ETS has been shown to predict treatment outcome in various tumor types, but, to date, only one study has evaluated ETS in patients with HCC. Takahashi et al. showed that patients with ETS ≥10% had better OS and PFS than patients with ETS < 10% after lenvatinib treatment [19]. In that study, ETS was defined based on RECIST criteria, and a cut-off of 10% was chosen. However, in our study, measurement of enhancing tumor instead of overall diameter was used to overcome problems related to the unique features of HCC described above, and a cut-off of 20% was chosen, as most previous authors have done [16,17,18]. ETS can detect patients who do not benefit from treatment earlier than response assessment with mRECIST, and makes possible necessary therapeutic adjustments before progression is encountered. Early detection of patients who do not benefit from sorafenib treatment gains greater importance in the light of other emerging, effective second-line drugs [13, 15]. With early sequencing of treatment, progression precluding further treatment or associated with shorter post-progression survival (i.e. new macrovascular invasion) can be avoided.

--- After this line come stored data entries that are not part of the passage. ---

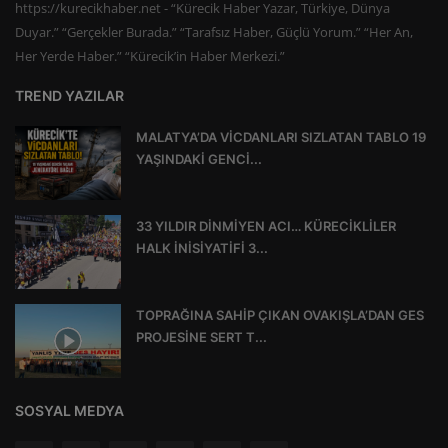
https://kurecikhaber.net - “Kürecik Haber Yazar, Türkiye, Dünya
Duyar.” “Gerçekler Burada.” “Tarafsız Haber, Güçlü Yorum.” “Her An,
Her Yerde Haber.” “Kürecik’in Haber Merkezi.”
TREND YAZILAR
MALATYA’DA VİCDANLARI SIZLATAN TABLO 19
YAŞINDAKİ GENCİ...
33 YILDIR DİNMİYEN ACI… KÜRECİKLİLER
HALK İNİSİYATİFİ 3...
TOPRAĞINA SAHİP ÇIKAN OVAKIŞLA’DAN GES
PROJESİNE SERT T...
SOSYAL MEDYA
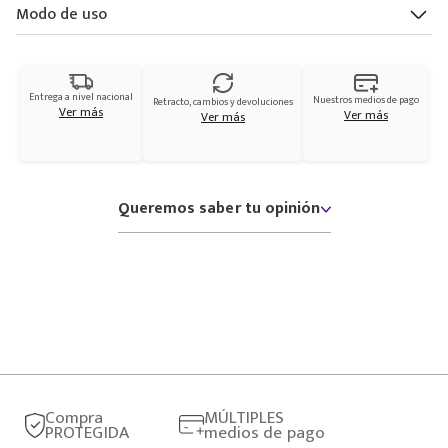
Modo de uso
Entrega a nivel nacional
Nuestros medios de pago
Retracto, cambios y devoluciones
Ver más
Ver más
Ver más
Queremos saber tu opinión
Compra
MÚLTIPLES
PROTEGIDA
medios de pago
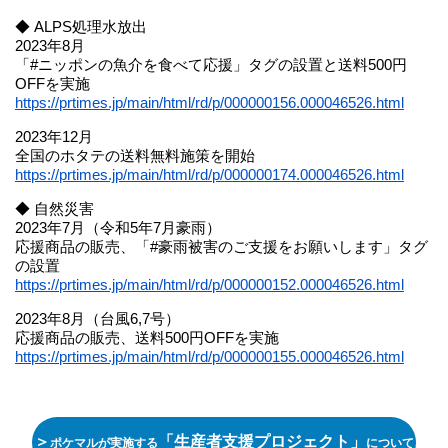
◆ ALPS処理水放出
2023年8月
「#ニッポンの魚介を食べて応援」タグの設置と送料500円
OFFを実施
https://prtimes.jp/main/html/rd/p/000000156.000046526.html
2023年12月
全国のホタテの送料無料施策を開始
https://prtimes.jp/main/html/rd/p/000000174.000046526.html
◆ 自然災害
2023年7月（令和5年7月豪雨）
応援商品の販売、「#豪雨被害のご支援をお願いします」タグ
の設置
https://prtimes.jp/main/html/rd/p/000000152.000046526.html
2023年8月（台風6,7号）
応援商品の販売、送料500円OFFを実施
https://prtimes.jp/main/html/rd/p/000000155.000046526.html
＞
「生産者支援プロジェクト」
ポケマルが実施する
について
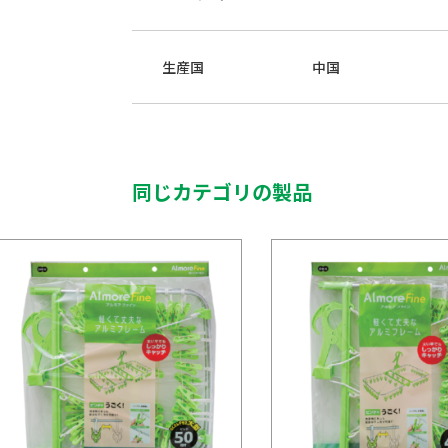
生産国
中国
同じカテゴリの製品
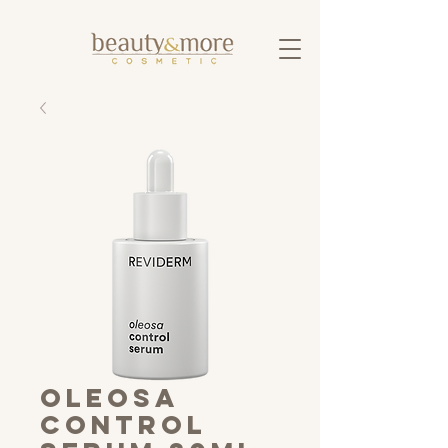
oleosa
control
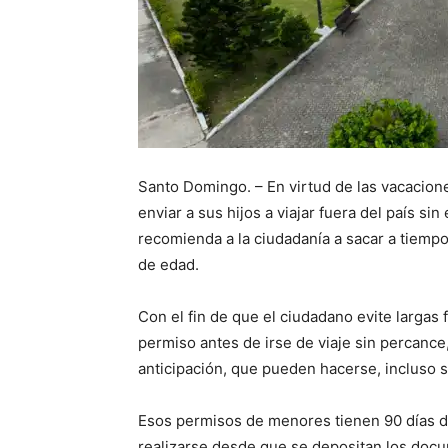
Santo Domingo. – En virtud de las vacacion
enviar a sus hijos a viajar fuera del país si
recomienda a la ciudadanía a sacar a tiempo 
de edad.
Con el fin de que el ciudadano evite largas
permiso antes de irse de viaje sin percance
anticipación, que pueden hacerse, incluso s
Esos permisos de menores tienen 90 días de
realizarse desde que se depositan los docu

This study has some limitations. First, follow-up imaging was not conducted according to a standardized protocol, since follow-up imaging was at the discretion of the local investigator. However, baseline imaging of all patients was done in a standardized fashion within the diagnostic arm of the SORAMIC trial, and the images used for follow-up assessment were high-quality state-of-the-art triphasic images. Second, follow-up imaging was not available in 30.9% of the patients who received sorafenib treatment in the SORAMIC trial. There is an inherent risk of selection of responders and patients with longer survival. Patients with poorer performance status or liver function might not have undergone cross-sectional follow-up imaging due to earlier deterioration in their clinical situation. The OS of the patients included in this study was a little longer than the OS of the sorafenib arm in the SORAMIC study (14.3 vs. 11.4 months). Nevertheless, this study was conducted on patients using prospectively collected data from the phase II SORAMIC trial, and it showed, for the first time in a Western population, a correlation between OR by mRECIST and OS in HCC patients receiving sorafenib, and also, for the first time, a correlation between ETS and OS in the same cohort.

Conclusion

OR assessments by mRECIST and ETS in HCC patients receiving sorafenib monotherapy are associated with treatment outcome and survival. Both assessments can be used to identify patients who do not benefit from sorafenib and to guide the decision-making process in the era of effective second-line therapies. However, the use of ETS needs further validation.